Find each line below where the word "region" occurs, and copy it.

Records for the task: Begin

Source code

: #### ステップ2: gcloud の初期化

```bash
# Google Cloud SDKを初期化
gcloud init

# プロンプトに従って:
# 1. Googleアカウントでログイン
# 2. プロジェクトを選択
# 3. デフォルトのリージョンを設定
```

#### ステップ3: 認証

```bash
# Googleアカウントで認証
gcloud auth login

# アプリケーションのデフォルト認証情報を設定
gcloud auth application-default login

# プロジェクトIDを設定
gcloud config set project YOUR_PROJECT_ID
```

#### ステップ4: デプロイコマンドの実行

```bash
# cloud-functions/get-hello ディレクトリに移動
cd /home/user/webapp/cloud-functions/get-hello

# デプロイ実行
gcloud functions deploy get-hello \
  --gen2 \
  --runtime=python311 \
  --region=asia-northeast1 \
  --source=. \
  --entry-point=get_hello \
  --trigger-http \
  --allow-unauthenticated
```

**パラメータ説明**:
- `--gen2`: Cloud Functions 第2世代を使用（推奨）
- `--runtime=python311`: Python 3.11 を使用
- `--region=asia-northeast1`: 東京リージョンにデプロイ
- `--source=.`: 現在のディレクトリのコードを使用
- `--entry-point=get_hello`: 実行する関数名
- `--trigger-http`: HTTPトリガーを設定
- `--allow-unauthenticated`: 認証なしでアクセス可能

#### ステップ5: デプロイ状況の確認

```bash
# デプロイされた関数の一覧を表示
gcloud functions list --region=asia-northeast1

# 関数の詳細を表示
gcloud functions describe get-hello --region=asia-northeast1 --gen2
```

Records for the task: End

→ Exercise output
  --region=asia-northeast1 \
- `--region=asia-northeast1`: 東京リージョンにデプロイ
gcloud functions list --region=asia-northeast1
gcloud functions describe get-hello --region=asia-northeast1 --gen2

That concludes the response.